After more than thirty years of handling thousands of African objects, visiting museums across Europe, studying important collections, and making both good and bad buying decisions, I have learned that exceptional works reveal themselves in ways that photographs, labels, and certificates alone never can. Quality lives in proportion, balance, surface, craftsmanship, expression, and the subtle presence that only the finest objects possess.
An experienced eye is not a gift. It is something that can be developed through careful observation, comparison, and patience.
That is the purpose of this experienced eye book.
Rather than presenting a catalogue of ethnic groups or historical facts, this guide focuses on how to see. You will learn practical methods for judging craftsmanship, recognizing authentic age and patina, understanding what separates an ordinary object from an exceptional one, and avoiding many of the mistakes that beginning collectors often make.
One of the most valuable ways to train your eye is by studying the very best examples. Throughout this guide we therefore examine masterpieces from major museum collections, including remarkable Fang, Baule, Djennenké, Kota, Bangwa, Kongo, Songye, and Yoruba sculptures. These objects are not included simply because they are famous, but because they demonstrate the qualities that collectors should learn to recognize wherever they encounter African art.
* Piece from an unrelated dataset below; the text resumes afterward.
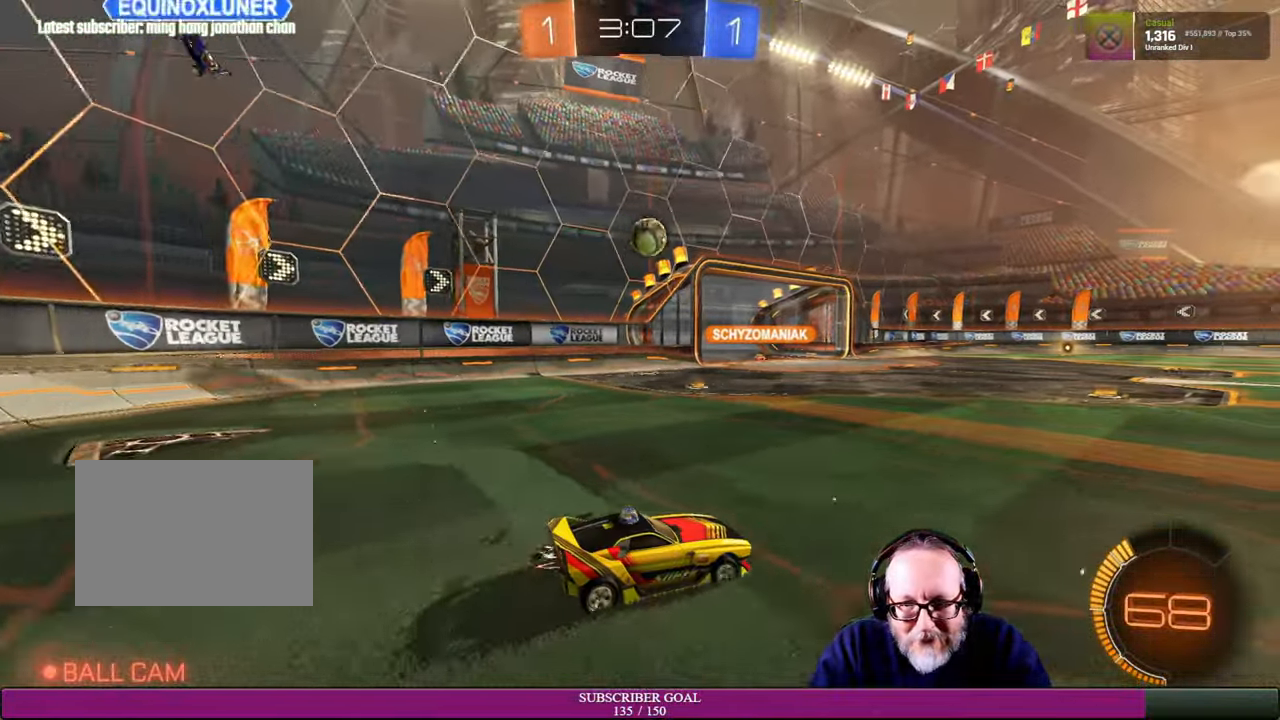
{"buttons": ["R1", "R2"], "left_stick": "center", "right_stick": "center", "events": [[100, "R1", "down"], [150, "left_stick", "up-left"], [316, "left_stick", "center"]]}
Whether you are considering your very first mask or building a serious collection, the principles remain the same. The goal is not to buy more objects, but to buy better ones—pieces that continue to reward careful study for years to come.
This is an Early Edition of How to Collect African Art with an Experienced Eye. At present it contains 45 illustrated pages, but it is intended to grow into a much more comprehensive guide. New chapters, museum case studies, photographs, and collecting insights will be added regularly as the project develops. As the content expands, the retail price will gradually increase, while everyone who already owns a copy will receive all future updates free of charge.
My hope is that this book becomes more than an illustrated collector’s guide. I hope it helps you cultivate the most valuable tool any collector can possess: an experienced eye.